Unmasking the ‘Centricity’ Illusion in Clinical Trials

During my 25 years working in clinical trial operations, I’ve seen the biopharmaceutical world talk a big game about making the process easier for the sites running the trials and the patients participating in them. Everyone from trial sponsors to the Food and Drug Administration has been quick to promise simpler processes, less hassle, and better experiences for everyone involved.

But look closer, and you’ll see that these grand promises often fall apart when sponsors implement complicated plans for collecting blood, tissue and other biospecimens and impossible processes for managing those samples. Behind all the talk and regulatory guidance, there’s a reluctance to change how these essential elements of clinical trial execution are handled, putting the very ideals that sponsors are trying to uphold at risk.

The concept of site and patient centricity frequently gets reduced to addressing only superficial gestures, such as committing to promptly paying sites for their work or using tablets for conducting patient surveys. But the essence of centricity extends far beyond these surface-level measures. It lies in addressing the unseen and unmentioned complexities of clinical trials and providing real solutions that focus on truly prioritizing the needs of trial sites and participants.

In my experience, superficial gestures happen all the time. For example, a small biotech company I once worked for was getting ready for its first-ever venture into early-phase research on advanced solid tumors. Doing so meant competing with well-established big pharma players for the same resources — sites and participants — to make the research happen. The company set out with a good intention: to help research sites become the place where participants wanted to receive treatment.

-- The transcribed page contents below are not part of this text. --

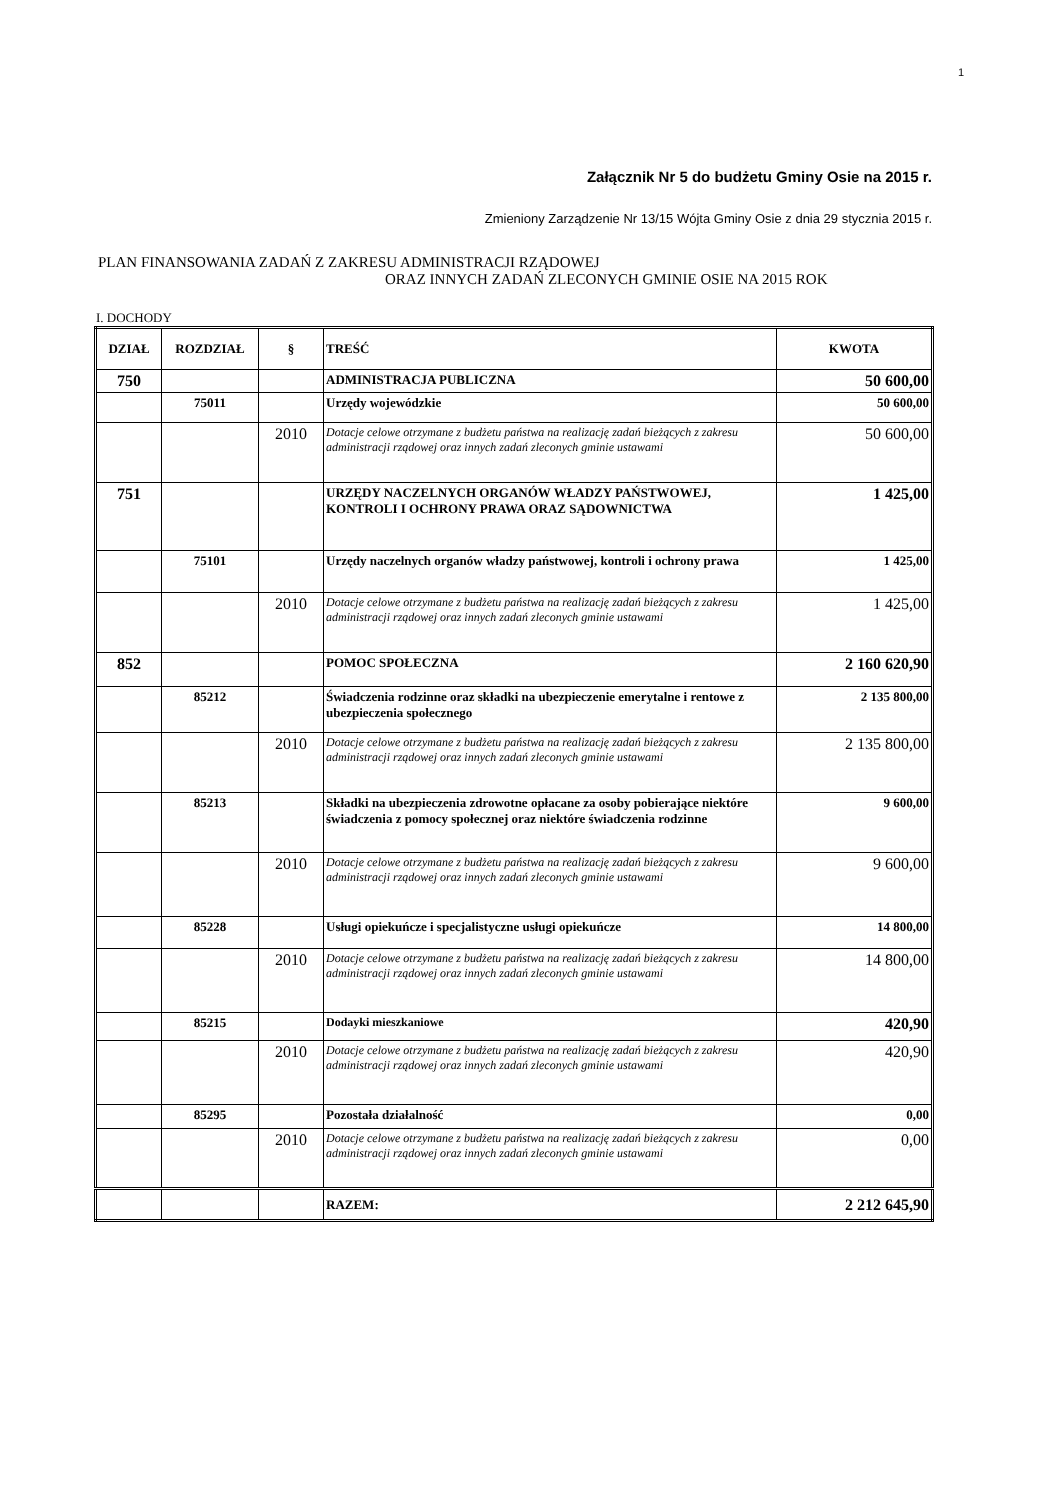1
Załącznik Nr 5 do budżetu Gminy Osie na 2015 r.
Zmieniony Zarządzenie Nr 13/15 Wójta Gminy Osie z dnia 29 stycznia 2015 r.
PLAN FINANSOWANIA ZADAŃ Z ZAKRESU ADMINISTRACJI RZĄDOWEJ
ORAZ INNYCH ZADAŃ ZLECONYCH GMINIE OSIE NA 2015 ROK
I. DOCHODY
| DZIAŁ | ROZDZIAŁ | § | TREŚĆ | KWOTA |
| --- | --- | --- | --- | --- |
| 750 | | | ADMINISTRACJA PUBLICZNA | 50 600,00 |
| | 75011 | | Urzędy wojewódzkie | 50 600,00 |
| | | 2010 | Dotacje celowe otrzymane z budżetu państwa na realizację zadań bieżących z zakresu administracji rządowej oraz innych zadań zleconych gminie ustawami | 50 600,00 |
| 751 | | | URZĘDY NACZELNYCH ORGANÓW WŁADZY PAŃSTWOWEJ, KONTROLI I OCHRONY PRAWA ORAZ SĄDOWNICTWA | 1 425,00 |
| | 75101 | | Urzędy naczelnych organów władzy państwowej, kontroli i ochrony prawa | 1 425,00 |
| | | 2010 | Dotacje celowe otrzymane z budżetu państwa na realizację zadań bieżących z zakresu administracji rządowej oraz innych zadań zleconych gminie ustawami | 1 425,00 |
| 852 | | | POMOC SPOŁECZNA | 2 160 620,90 |
| | 85212 | | Świadczenia rodzinne oraz składki na ubezpieczenie emerytalne i rentowe z ubezpieczenia społecznego | 2 135 800,00 |
| | | 2010 | Dotacje celowe otrzymane z budżetu państwa na realizację zadań bieżących z zakresu administracji rządowej oraz innych zadań zleconych gminie ustawami | 2 135 800,00 |
| | 85213 | | Składki na ubezpieczenia zdrowotne opłacane za osoby pobierające niektóre świadczenia z pomocy społecznej oraz niektóre świadczenia rodzinne | 9 600,00 |
| | | 2010 | Dotacje celowe otrzymane z budżetu państwa na realizację zadań bieżących z zakresu administracji rządowej oraz innych zadań zleconych gminie ustawami | 9 600,00 |
| | 85228 | | Usługi opiekuńcze i specjalistyczne usługi opiekuńcze | 14 800,00 |
| | | 2010 | Dotacje celowe otrzymane z budżetu państwa na realizację zadań bieżących z zakresu administracji rządowej oraz innych zadań zleconych gminie ustawami | 14 800,00 |
| | 85215 | | Dodayki mieszkaniowe | 420,90 |
| | | 2010 | Dotacje celowe otrzymane z budżetu państwa na realizację zadań bieżących z zakresu administracji rządowej oraz innych zadań zleconych gminie ustawami | 420,90 |
| | 85295 | | Pozostała działalność | 0,00 |
| | | 2010 | Dotacje celowe otrzymane z budżetu państwa na realizację zadań bieżących z zakresu administracji rządowej oraz innych zadań zleconych gminie ustawami | 0,00 |
| | | | RAZEM: | 2 212 645,90 |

The reality didn’t live up to the vision. The company’s traditional study design involved multiple in-person visits for patients and a complex plan for obtaining a variety of patient samples, including standard blood draws, biomarker studies, and tumor specimens. Under this plan, each site had to process some samples given by participants right away and send them out on the same day. Other samples were stored on-site for later use, each one requiring different processing and storage conditions. Sites were left to find ways to deal with this complexity on their own. As a result, instead of focusing on creating an optimal experience for participants, they had to focus on handling the complexity of managing their biospecimens.

Scenarios like this leave research sites short on the supplies they need for important patient visits. The samples they collect do not have a clear audit trail, resulting in lost samples, issues with patient attrition, and asking for duplicate samples from participants who are already bearing the burden of a condition or illness.

While sampling plans, inventory management, and sample management might not be the most exciting parts of clinical trials, they lay the foundation for a successful study. These elements are crucial for data integrity and patient safety and directly affect the patient experience from how often they need to come into a research site to what procedures they must undergo. But they are often given short shrift.

One way the biopharma industry — including clinical trial sponsors — can enact change is by fully embracing technology that reduces manual work and simplifies site processes. (It’s what my company, Slope, aims to do for trial sites.) Technological advances have revolutionized many parts of clinical trial execution. But inventory management and sample management somehow still rely on old-fashioned paper records and manual tracking systems. The clinical trials industry needs to start using centralized, digital tracking systems that are equipped with real-time monitoring capabilities and predictive analytics that facilitate efficiency and compliance, enabling research sites to focus on what matters most: taking care of their participants. Sponsors need to find solutions that facilitate sample management procedures traditionally prescribed in the lab manual. This approach not only improves compliance with sample collection, processing, storage, and shipping, but it unlocks real-time insights for sponsors who want to monitor site activity and performance, study trends, and more. Software-guided sample management workflows can also be used to automatically capture sample metadata that must be maintained with the sample.

Patient-centricity in inventory and sample management ultimately means making the process of being in a clinical trial as easy as possible for participants. This includes making sample collection schedules easier, using less invasive collection methods, reducing samples whenever possible and getting the most out of every generously provided sample. To get there, it’s important to give participants a say in how a trial is designed to ensure they have a smooth and dignified experience during the study.

The glacial pace of change in these mechanistic but essential areas undermines the industry’s claims of progress and compassion. Clinical research sponsors need to drop the act, embrace technology, improve their processes, and prioritize the well-being of research sites and trial participants.

Hope Meely is the Chief Clinical Officer at Slope.